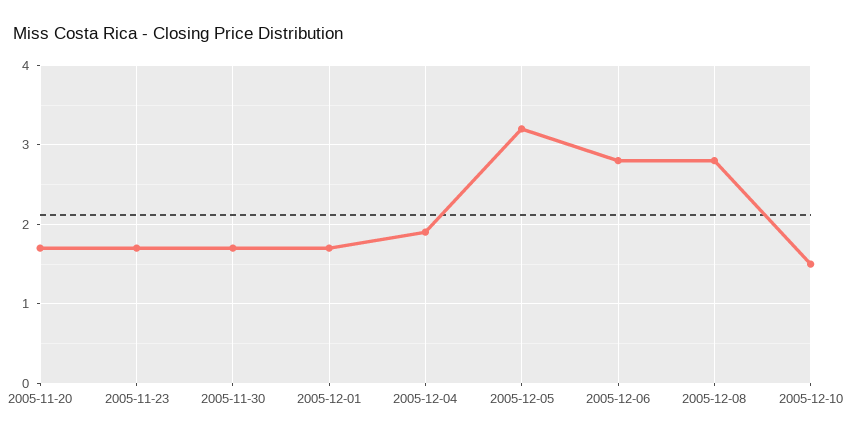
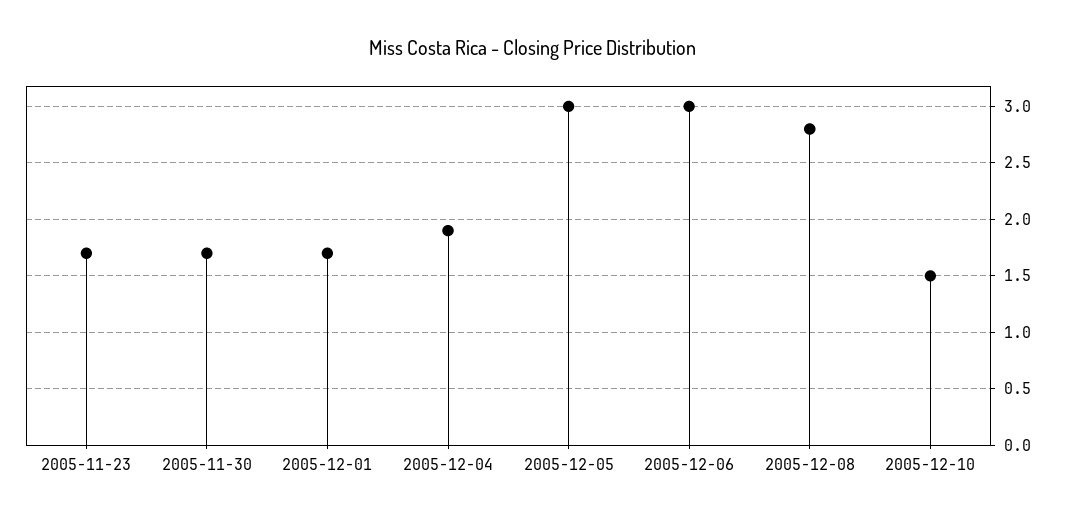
2005-11-20: 1.7 -> none
2005-12-05: 3.2 -> 3
2005-12-06: 2.8 -> 3

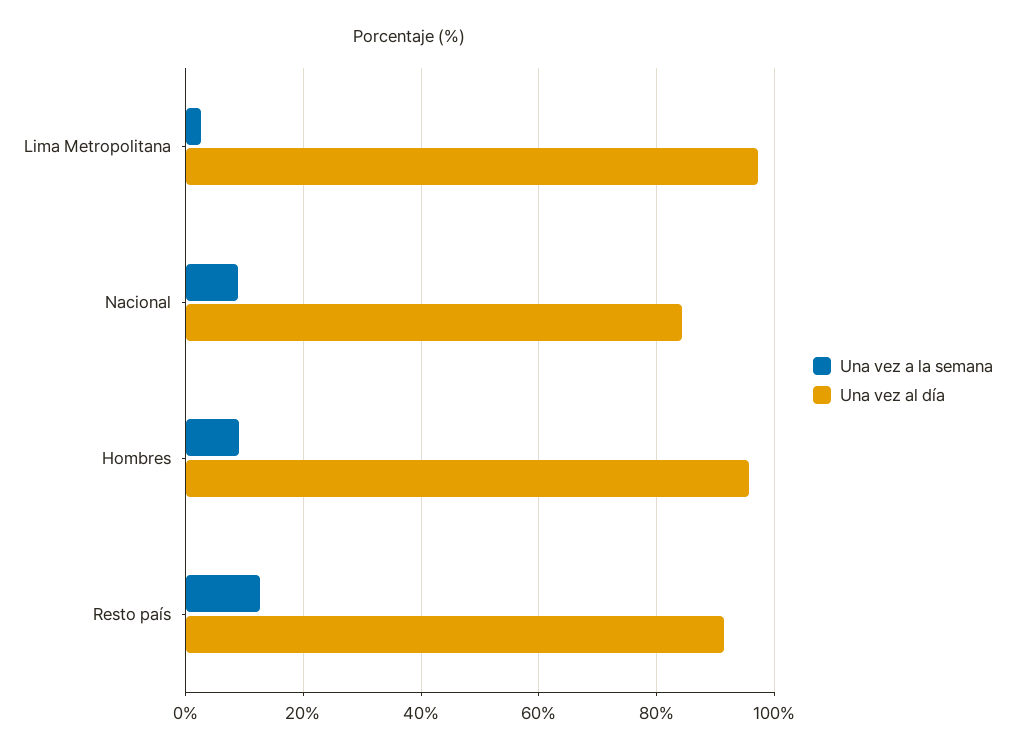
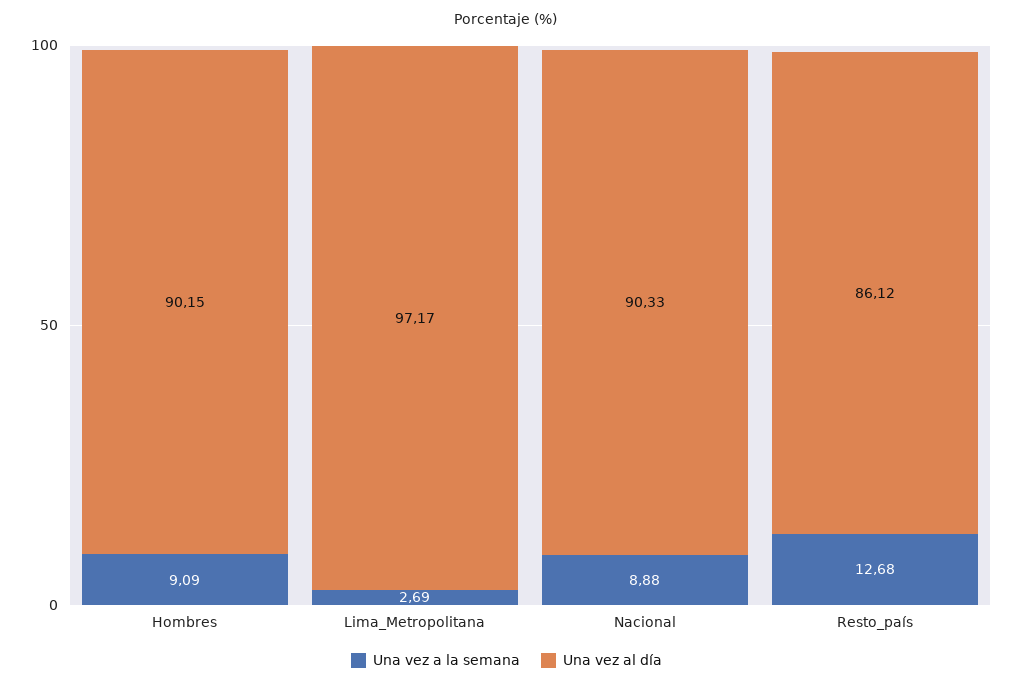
Una vez al día, Nacional: 84 -> 90.33
Una vez al día, Hombres: 96 -> 90.15
Una vez al día, Resto país: 92 -> 86.12

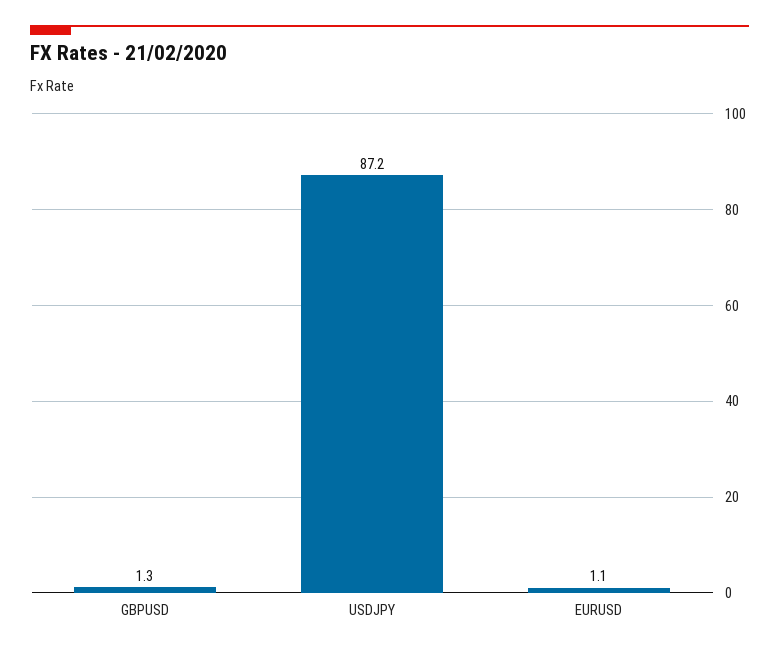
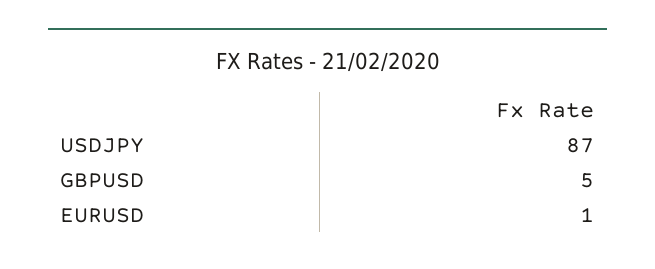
GBPUSD: 1.3 -> 5

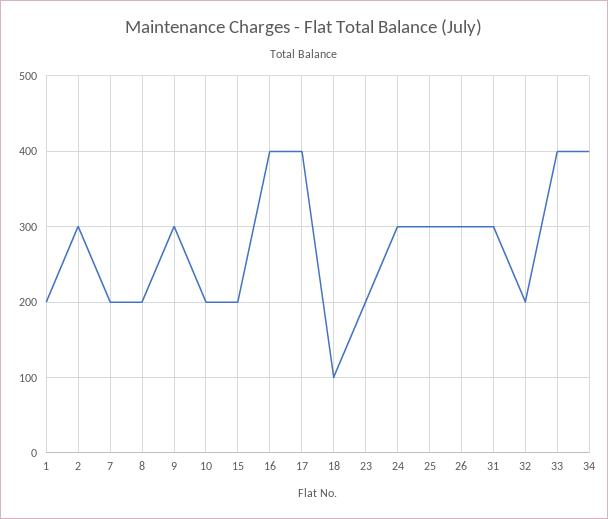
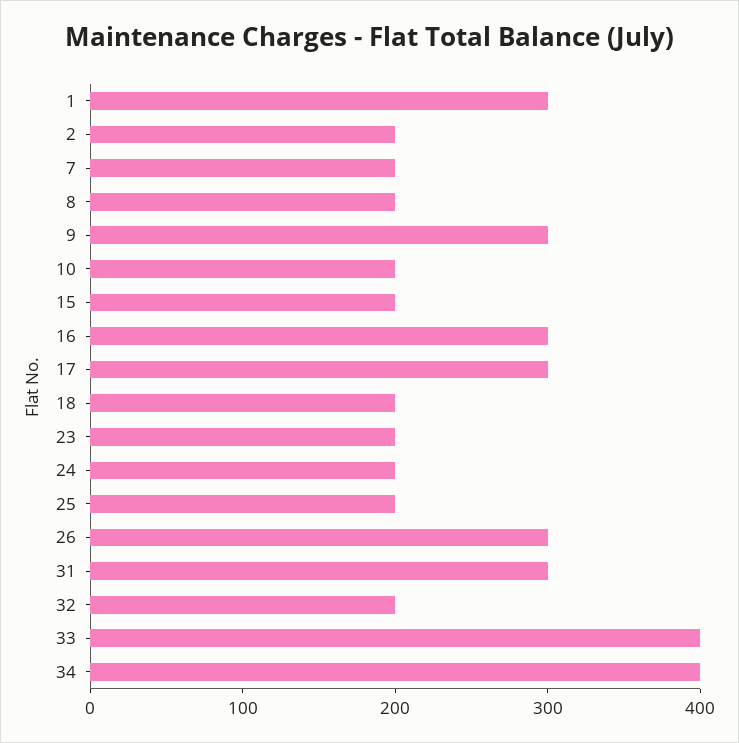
1: 200 -> 300
2: 300 -> 200
16: 400 -> 300
17: 400 -> 300
18: 100 -> 200
24: 300 -> 200
25: 300 -> 200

---

*EXERCISE*
Transcribe the data completely. No pictures should appear in the transcription.

*PROBLEM SOLUTION*
2005-11-20: 1.7 -> none
2005-12-05: 3.2 -> 3
2005-12-06: 2.8 -> 3

Una vez al día, Nacional: 84 -> 90.33
Una vez al día, Hombres: 96 -> 90.15
Una vez al día, Resto país: 92 -> 86.12

GBPUSD: 1.3 -> 5

1: 200 -> 300
2: 300 -> 200
16: 400 -> 300
17: 400 -> 300
18: 100 -> 200
24: 300 -> 200
25: 300 -> 200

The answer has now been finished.